- SUPPLIED ENTRIES -
•••

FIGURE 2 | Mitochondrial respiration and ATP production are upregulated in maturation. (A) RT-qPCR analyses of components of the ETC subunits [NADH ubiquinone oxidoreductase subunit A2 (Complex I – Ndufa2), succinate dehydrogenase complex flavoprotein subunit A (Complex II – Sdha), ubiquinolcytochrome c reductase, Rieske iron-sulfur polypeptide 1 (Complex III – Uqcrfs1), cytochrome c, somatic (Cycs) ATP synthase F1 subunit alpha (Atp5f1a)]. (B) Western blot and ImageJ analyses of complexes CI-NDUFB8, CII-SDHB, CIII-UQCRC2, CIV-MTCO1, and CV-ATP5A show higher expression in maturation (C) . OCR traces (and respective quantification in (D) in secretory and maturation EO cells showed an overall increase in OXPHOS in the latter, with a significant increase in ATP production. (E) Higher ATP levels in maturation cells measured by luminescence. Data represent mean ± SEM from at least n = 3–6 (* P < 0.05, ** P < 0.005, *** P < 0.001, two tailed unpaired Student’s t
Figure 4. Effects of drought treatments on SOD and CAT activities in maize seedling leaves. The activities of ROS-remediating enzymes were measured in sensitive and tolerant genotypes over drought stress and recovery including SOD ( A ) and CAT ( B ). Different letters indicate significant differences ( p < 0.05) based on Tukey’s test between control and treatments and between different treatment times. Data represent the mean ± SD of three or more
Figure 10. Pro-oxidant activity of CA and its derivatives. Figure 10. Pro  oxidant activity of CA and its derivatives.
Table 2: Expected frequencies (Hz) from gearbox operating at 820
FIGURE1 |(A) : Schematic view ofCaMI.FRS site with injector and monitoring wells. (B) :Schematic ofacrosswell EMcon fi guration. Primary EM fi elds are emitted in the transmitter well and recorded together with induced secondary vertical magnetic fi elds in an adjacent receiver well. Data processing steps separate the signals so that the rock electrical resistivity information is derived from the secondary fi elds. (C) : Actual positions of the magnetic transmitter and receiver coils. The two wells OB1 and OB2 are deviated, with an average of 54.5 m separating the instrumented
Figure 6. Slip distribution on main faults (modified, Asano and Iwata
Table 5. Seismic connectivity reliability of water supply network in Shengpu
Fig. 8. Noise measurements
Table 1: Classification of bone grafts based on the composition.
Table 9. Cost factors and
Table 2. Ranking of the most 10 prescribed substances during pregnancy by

•••

For this exercise, please output exactly the lines above starting at the line with "Table 2: Expected" and ending at the line with "Table 9. Cost factors and", ends included.

- RESPONSE FOR THIS EXERCISE -
Table 2: Expected frequencies (Hz) from gearbox operating at 820
FIGURE1 |(A) : Schematic view ofCaMI.FRS site with injector and monitoring wells. (B) :Schematic ofacrosswell EMcon fi guration. Primary EM fi elds are emitted in the transmitter well and recorded together with induced secondary vertical magnetic fi elds in an adjacent receiver well. Data processing steps separate the signals so that the rock electrical resistivity information is derived from the secondary fi elds. (C) : Actual positions of the magnetic transmitter and receiver coils. The two wells OB1 and OB2 are deviated, with an average of 54.5 m separating the instrumented
Figure 6. Slip distribution on main faults (modified, Asano and Iwata
Table 5. Seismic connectivity reliability of water supply network in Shengpu
Fig. 8. Noise measurements
Table 1: Classification of bone grafts based on the composition.
Table 9. Cost factors and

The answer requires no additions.